-- Start DATA PROVIDED --

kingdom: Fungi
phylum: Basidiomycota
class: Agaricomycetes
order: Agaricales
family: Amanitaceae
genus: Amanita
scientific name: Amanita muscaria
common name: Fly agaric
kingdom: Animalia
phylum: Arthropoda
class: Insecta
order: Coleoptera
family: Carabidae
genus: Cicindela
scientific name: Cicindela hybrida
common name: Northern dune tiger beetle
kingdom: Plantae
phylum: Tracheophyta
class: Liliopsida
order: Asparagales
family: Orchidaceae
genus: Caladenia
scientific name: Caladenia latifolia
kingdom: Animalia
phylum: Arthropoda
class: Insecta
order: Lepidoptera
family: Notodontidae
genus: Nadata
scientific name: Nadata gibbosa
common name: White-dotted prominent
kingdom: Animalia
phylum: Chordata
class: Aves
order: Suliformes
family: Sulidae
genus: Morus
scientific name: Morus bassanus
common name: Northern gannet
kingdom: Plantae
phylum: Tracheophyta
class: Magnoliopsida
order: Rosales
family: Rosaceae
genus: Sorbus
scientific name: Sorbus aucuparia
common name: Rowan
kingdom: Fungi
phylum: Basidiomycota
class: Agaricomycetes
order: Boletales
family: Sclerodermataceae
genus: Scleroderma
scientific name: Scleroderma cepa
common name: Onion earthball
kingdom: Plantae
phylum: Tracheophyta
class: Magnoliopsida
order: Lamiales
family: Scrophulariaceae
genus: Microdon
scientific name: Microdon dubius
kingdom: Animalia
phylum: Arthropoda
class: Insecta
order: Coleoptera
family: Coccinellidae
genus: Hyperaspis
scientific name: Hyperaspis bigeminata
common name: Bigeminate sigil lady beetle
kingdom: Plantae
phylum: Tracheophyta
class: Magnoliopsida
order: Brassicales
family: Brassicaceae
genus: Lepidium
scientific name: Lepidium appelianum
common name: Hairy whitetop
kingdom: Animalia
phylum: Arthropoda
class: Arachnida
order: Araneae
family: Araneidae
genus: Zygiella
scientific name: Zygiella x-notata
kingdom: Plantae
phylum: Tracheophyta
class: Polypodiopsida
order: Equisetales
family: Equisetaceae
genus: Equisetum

-- End DATA PROVIDED --

▸ SHORT EXERCISE
Render the records above as a JSON list of strings, one string per line. Begin at the line that contains "scientific name: Nadata gibbosa", stop after the final line of the records, and leave out blank lines.

▸ ANSWER TO THIS PROBLEM
[
  "scientific name: Nadata gibbosa",
  "common name: White-dotted prominent",
  "kingdom: Animalia",
  "phylum: Chordata",
  "class: Aves",
  "order: Suliformes",
  "family: Sulidae",
  "genus: Morus",
  "scientific name: Morus bassanus",
  "common name: Northern gannet",
  "kingdom: Plantae",
  "phylum: Tracheophyta",
  "class: Magnoliopsida",
  "order: Rosales",
  "family: Rosaceae",
  "genus: Sorbus",
  "scientific name: Sorbus aucuparia",
  "common name: Rowan",
  "kingdom: Fungi",
  "phylum: Basidiomycota",
  "class: Agaricomycetes",
  "order: Boletales",
  "family: Sclerodermataceae",
  "genus: Scleroderma",
  "scientific name: Scleroderma cepa",
  "common name: Onion earthball",
  "kingdom: Plantae",
  "phylum: Tracheophyta",
  "class: Magnoliopsida",
  "order: Lamiales",
  "family: Scrophulariaceae",
  "genus: Microdon",
  "scientific name: Microdon dubius",
  "kingdom: Animalia",
  "phylum: Arthropoda",
  "class: Insecta",
  "order: Coleoptera",
  "family: Coccinellidae",
  "genus: Hyperaspis",
  "scientific name: Hyperaspis bigeminata",
  "common name: Bigeminate sigil lady beetle",
  "kingdom: Plantae",
  "phylum: Tracheophyta",
  "class: Magnoliopsida",
  "order: Brassicales",
  "family: Brassicaceae",
  "genus: Lepidium",
  "scientific name: Lepidium appelianum",
  "common name: Hairy whitetop",
  "kingdom: Animalia",
  "phylum: Arthropoda",
  "class: Arachnida",
  "order: Araneae",
  "family: Araneidae",
  "genus: Zygiella",
  "scientific name: Zygiella x-notata",
  "kingdom: Plantae",
  "phylum: Tracheophyta",
  "class: Polypodiopsida",
  "order: Equisetales",
  "family: Equisetaceae",
  "genus: Equisetum"
]